### Brief
In the data that follows, determine how many lines contain the word "Kleine", and give only that number.

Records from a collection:
· · ·
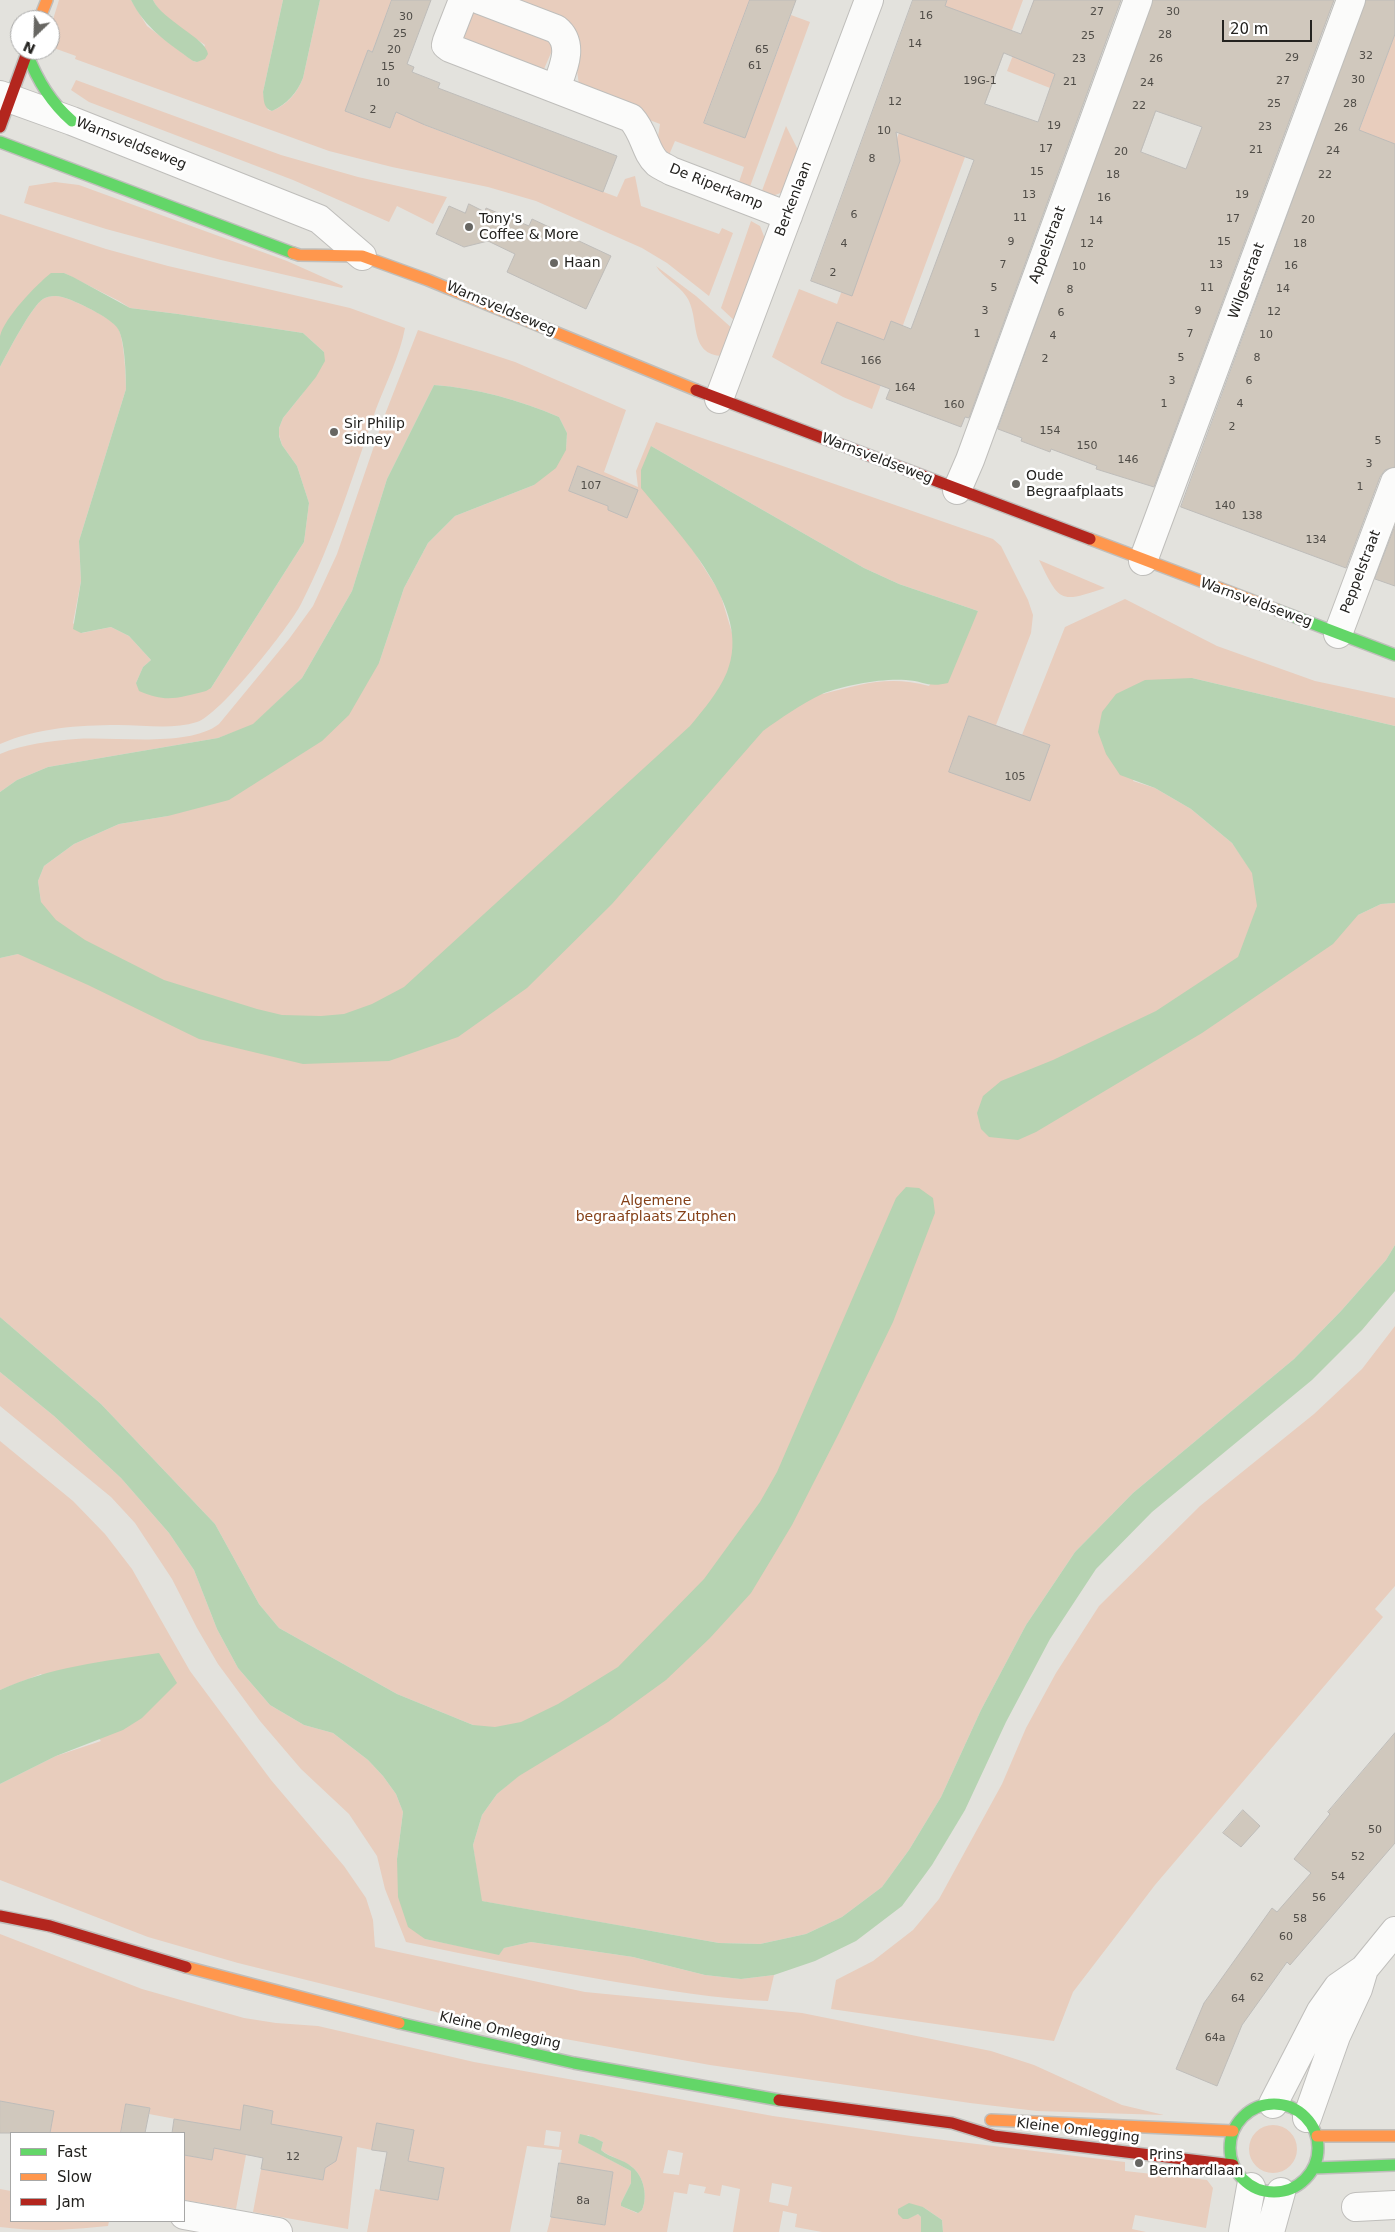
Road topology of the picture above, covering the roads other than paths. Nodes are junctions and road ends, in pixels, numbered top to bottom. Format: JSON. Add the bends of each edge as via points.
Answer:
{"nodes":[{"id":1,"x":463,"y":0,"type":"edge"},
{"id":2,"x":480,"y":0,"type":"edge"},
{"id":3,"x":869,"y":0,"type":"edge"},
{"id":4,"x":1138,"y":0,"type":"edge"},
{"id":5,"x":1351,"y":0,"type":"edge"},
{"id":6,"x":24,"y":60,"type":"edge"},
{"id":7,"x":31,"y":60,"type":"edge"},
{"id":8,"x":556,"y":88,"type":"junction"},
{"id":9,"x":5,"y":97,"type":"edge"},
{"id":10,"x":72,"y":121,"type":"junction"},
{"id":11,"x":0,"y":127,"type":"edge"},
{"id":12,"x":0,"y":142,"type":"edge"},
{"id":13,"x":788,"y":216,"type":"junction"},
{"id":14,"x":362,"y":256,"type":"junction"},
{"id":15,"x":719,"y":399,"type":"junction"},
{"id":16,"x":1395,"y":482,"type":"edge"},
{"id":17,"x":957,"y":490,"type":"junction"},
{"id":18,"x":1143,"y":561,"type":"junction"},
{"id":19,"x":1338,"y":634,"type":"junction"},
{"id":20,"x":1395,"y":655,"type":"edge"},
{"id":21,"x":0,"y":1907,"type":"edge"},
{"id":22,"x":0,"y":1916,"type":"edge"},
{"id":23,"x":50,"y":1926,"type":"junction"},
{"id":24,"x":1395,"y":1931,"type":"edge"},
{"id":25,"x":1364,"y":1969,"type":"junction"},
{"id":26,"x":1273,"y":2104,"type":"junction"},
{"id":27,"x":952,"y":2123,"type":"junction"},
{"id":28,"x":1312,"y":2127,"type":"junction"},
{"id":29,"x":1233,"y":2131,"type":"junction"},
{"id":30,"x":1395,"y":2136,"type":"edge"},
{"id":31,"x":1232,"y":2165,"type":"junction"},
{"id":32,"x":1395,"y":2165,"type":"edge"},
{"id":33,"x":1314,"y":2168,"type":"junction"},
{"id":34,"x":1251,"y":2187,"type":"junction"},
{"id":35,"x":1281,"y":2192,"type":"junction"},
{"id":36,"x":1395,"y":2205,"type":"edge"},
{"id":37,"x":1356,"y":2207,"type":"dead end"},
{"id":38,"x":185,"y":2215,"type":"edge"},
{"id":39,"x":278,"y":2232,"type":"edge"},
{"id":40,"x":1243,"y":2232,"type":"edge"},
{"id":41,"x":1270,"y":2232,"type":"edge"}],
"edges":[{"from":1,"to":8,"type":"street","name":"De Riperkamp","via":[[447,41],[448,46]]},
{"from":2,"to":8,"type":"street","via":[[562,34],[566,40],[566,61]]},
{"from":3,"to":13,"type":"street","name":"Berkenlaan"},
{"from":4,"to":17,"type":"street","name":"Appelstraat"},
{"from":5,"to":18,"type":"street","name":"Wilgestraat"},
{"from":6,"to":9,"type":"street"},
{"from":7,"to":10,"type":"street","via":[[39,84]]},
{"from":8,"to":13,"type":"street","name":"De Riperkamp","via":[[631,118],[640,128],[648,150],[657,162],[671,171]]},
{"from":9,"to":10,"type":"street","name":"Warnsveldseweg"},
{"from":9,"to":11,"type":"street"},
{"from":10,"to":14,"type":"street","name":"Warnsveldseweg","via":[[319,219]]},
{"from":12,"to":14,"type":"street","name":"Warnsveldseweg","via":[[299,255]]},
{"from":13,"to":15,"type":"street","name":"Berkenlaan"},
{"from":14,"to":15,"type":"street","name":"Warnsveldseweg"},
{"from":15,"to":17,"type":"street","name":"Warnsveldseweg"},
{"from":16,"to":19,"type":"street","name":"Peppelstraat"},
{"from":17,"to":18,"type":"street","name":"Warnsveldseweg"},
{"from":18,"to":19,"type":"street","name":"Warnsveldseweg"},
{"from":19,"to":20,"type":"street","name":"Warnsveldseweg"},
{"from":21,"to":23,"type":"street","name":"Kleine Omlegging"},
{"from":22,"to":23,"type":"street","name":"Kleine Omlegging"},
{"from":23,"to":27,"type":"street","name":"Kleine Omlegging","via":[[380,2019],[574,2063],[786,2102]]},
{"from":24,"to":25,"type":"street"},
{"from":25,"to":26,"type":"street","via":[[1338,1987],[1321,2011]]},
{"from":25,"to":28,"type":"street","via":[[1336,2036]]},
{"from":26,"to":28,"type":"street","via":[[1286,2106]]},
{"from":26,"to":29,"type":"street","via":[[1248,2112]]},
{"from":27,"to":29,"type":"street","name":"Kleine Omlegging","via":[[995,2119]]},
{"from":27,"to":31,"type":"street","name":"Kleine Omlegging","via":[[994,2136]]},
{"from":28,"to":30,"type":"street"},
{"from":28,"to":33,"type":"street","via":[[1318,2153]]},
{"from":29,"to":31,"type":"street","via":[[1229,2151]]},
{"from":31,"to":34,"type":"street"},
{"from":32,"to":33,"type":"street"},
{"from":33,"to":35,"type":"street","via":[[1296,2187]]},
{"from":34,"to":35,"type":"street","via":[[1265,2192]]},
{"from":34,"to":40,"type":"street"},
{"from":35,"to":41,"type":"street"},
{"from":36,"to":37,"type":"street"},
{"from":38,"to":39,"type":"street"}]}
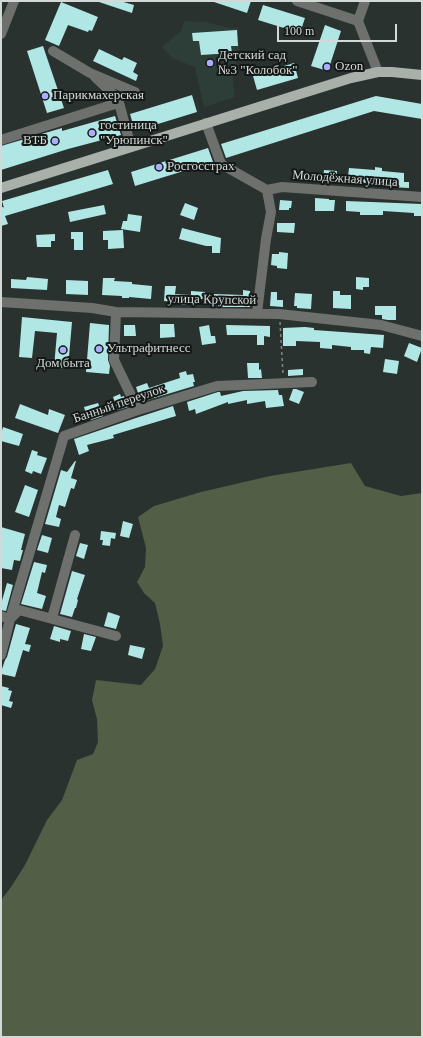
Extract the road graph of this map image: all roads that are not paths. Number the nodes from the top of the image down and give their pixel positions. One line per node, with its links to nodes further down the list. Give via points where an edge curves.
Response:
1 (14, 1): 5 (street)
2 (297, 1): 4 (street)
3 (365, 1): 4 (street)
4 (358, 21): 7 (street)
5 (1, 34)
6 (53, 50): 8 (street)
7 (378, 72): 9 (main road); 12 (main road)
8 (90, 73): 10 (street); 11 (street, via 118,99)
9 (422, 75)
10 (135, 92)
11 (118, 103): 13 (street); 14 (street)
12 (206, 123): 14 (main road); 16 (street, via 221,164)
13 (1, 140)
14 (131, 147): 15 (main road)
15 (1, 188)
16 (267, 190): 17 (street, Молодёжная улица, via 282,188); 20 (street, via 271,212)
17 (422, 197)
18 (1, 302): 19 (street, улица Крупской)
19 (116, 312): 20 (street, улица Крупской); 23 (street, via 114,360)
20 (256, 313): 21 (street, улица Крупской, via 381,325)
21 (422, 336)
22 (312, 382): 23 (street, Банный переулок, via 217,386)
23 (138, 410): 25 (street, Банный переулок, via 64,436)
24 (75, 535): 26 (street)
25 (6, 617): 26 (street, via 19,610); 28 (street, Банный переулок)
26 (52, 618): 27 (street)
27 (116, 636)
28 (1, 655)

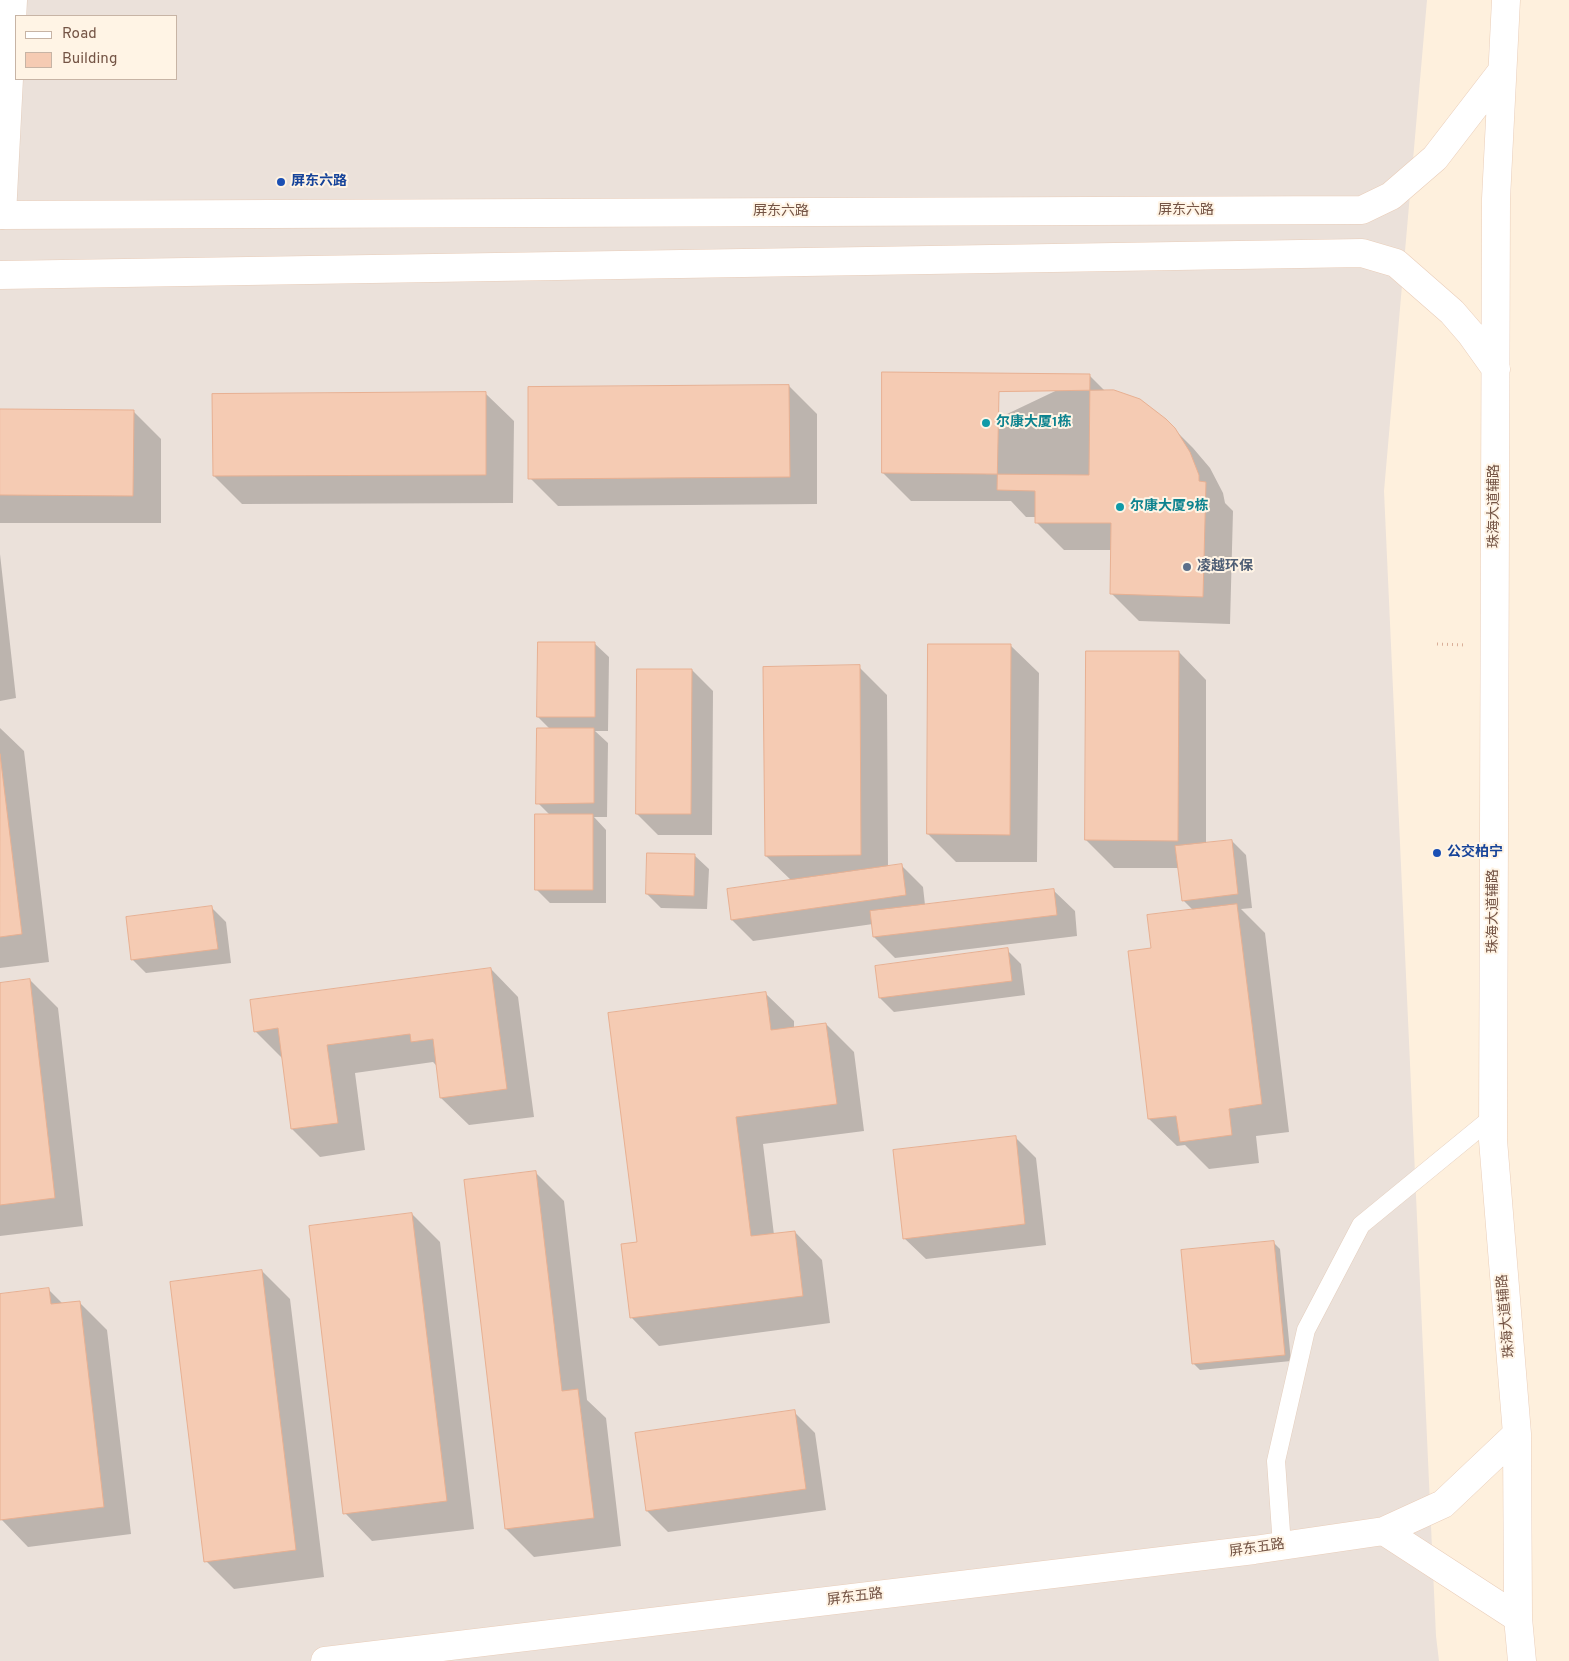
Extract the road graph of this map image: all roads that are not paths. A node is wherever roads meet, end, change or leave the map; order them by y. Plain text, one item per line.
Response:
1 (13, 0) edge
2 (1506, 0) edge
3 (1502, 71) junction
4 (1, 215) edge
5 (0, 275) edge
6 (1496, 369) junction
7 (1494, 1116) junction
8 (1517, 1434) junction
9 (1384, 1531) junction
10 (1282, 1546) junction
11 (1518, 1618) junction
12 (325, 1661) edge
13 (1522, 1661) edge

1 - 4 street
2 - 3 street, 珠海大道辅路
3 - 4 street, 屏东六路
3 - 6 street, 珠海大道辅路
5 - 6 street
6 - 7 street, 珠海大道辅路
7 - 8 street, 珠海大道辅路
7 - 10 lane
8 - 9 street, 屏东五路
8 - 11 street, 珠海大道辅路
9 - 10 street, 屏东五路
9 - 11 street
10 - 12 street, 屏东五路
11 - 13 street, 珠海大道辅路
· · ·
### Task output
5